Escarbando en el pasado encontré a aquellos niños que juntaban los dientes y achinaban los ojos conmigo, que corrían, que lloraban al caer. Aquellos niños que ahora son como yo. Seguí recordando con los ojos cerrados aquel camión, lleno de cajas. Todas mis cosas dormían allí dentro, saltando a veces por los baches de un interminable camino de tres horas.
Luego hubieron nuevas caras, más ojos achinados, más tardes de invierno en la calle. Más experiencias.
Cómo no, apareció el primer beso, ese que todos tachamos de horrible, y el mío no iba a ser menos.

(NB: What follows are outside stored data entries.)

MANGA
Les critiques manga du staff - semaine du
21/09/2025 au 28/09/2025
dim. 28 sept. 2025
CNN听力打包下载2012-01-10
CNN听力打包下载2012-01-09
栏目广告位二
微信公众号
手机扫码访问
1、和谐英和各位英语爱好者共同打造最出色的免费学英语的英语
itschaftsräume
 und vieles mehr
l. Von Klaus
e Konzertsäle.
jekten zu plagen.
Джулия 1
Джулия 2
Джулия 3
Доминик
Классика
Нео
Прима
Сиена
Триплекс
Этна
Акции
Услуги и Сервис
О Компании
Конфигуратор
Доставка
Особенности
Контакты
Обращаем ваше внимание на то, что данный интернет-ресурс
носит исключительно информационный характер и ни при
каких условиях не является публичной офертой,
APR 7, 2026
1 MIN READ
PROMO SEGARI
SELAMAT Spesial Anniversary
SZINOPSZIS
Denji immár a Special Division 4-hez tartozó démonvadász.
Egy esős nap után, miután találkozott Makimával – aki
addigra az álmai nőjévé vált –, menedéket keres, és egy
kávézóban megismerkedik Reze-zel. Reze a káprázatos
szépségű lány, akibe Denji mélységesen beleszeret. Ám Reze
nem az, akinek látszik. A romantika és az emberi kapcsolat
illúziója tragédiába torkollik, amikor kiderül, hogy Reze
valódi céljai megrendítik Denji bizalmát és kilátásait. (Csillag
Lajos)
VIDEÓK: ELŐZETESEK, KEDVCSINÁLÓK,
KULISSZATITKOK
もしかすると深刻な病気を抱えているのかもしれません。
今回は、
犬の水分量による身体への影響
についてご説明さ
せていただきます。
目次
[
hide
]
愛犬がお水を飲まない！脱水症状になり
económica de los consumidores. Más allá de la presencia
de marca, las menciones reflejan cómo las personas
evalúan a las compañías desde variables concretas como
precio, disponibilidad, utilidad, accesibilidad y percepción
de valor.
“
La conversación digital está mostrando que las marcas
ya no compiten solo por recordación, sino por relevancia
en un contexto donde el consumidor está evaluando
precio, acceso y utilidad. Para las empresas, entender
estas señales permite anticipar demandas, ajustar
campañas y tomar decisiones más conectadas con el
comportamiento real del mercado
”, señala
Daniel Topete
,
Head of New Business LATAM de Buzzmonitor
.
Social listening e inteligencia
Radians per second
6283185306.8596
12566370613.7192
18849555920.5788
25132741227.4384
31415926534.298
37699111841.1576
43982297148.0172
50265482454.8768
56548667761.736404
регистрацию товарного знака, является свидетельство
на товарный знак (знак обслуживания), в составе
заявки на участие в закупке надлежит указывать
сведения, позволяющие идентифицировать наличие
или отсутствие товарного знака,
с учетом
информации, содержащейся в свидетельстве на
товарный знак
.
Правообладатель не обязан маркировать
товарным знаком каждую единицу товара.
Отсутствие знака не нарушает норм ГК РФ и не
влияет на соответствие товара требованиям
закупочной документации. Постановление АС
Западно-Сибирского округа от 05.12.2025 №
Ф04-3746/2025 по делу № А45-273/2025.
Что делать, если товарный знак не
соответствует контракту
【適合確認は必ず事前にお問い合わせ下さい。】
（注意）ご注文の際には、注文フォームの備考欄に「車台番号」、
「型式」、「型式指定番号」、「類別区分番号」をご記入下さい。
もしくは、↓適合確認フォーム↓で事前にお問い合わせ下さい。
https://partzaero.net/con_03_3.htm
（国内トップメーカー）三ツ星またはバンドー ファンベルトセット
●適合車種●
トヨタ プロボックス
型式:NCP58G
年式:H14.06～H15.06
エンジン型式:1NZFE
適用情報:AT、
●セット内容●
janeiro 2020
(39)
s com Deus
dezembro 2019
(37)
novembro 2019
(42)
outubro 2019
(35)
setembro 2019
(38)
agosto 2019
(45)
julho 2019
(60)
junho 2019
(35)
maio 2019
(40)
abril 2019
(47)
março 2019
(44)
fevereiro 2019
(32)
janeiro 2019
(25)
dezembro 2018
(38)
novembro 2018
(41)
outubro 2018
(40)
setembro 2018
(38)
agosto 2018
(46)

Continué en mi búsqueda memorística, y encontré a mi primer amor. No tenía ojos para nadie más que no fuese aquel chico de pelo encaracolado y castaño. Tenía un tacto suave, la sonrisa llena de dientes montados infantilmente. Ahora se ha convertido en alguien frío y distante, pero su recuerdo siempre estará ahí, y siempre será el de aquel joven de risa desternillante, de voz de puente entre niño y adolescente. Aquel joven que, desgraciadamente, acabó siendo un anciano sin llegar a ser adulto.
Saqué un cigarrillo del bolsillo y salí para fumar. Un descanso siempre viene bien, y más si es de un repaso de toda una juventud.
Al entrar, me lancé al sofá, y me puse la gran Blue Moon. Llegaron pues a mi memoria momentos felices y salvajes quizá. Se acabó la canción, y se apagó la luz.
Apareció entonces una cara nueva, una dulce desesperación que se hundía bajo unos ojos de color café. Momentos, de todo tipo, se baten como las alas de una mariposa, me golpean en la cabeza y me desorientan. Luz, oscuridad, risas, llantos.
Recuperación.
Siempre he pensado que nunca moriremos sin ignorar millones de cosas. No tengo miedo de morir, porque ignoro mi rumbo. Desconozco el mañana. Y en realidad, no me preocupa. Soy libre, atrás dejé el pasado. Un pasado del que no me arrepiento pero ahí dejo, metidito en una caja. Como si jamás hubiera pasado.